Dataset excerpts
----

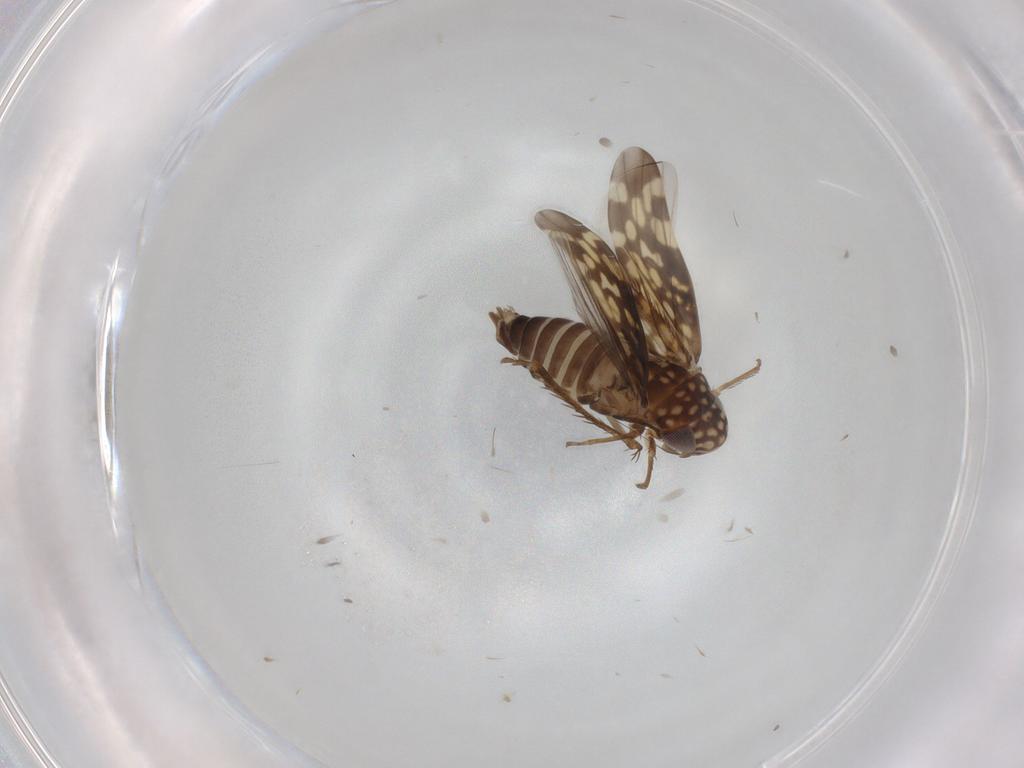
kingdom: Animalia
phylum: Arthropoda
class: Insecta
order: Hemiptera
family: Cicadellidae
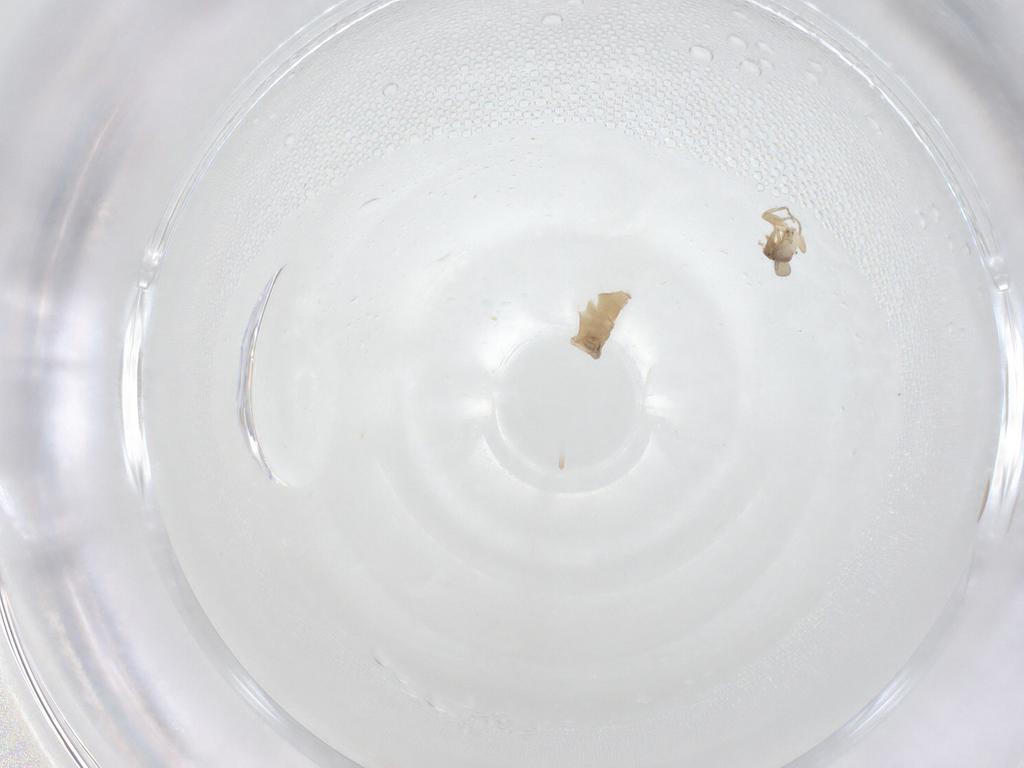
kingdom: Animalia
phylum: Arthropoda
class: Insecta
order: Diptera
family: Phoridae
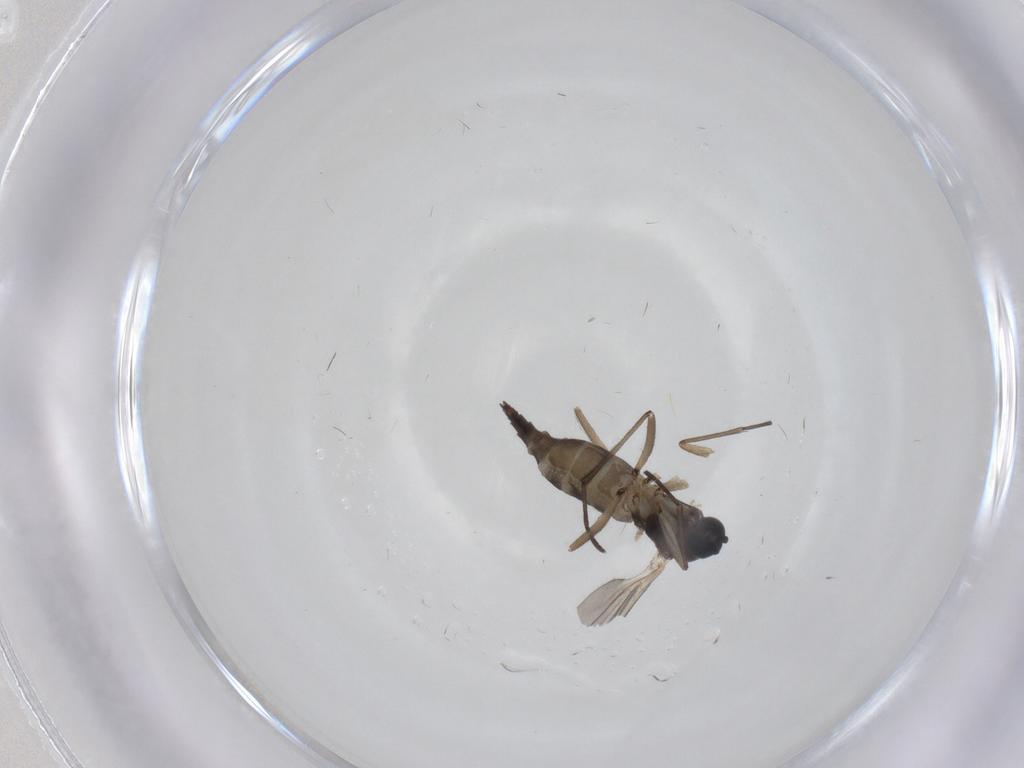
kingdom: Animalia
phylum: Arthropoda
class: Insecta
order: Diptera
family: Sciaridae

----

What is being asked
Retype the text lines of all the items above word for word, leaving the pictures out.

Solution for this problem
kingdom: Animalia
phylum: Arthropoda
class: Insecta
order: Hemiptera
family: Cicadellidae
kingdom: Animalia
phylum: Arthropoda
class: Insecta
order: Diptera
family: Phoridae
kingdom: Animalia
phylum: Arthropoda
class: Insecta
order: Diptera
family: Sciaridae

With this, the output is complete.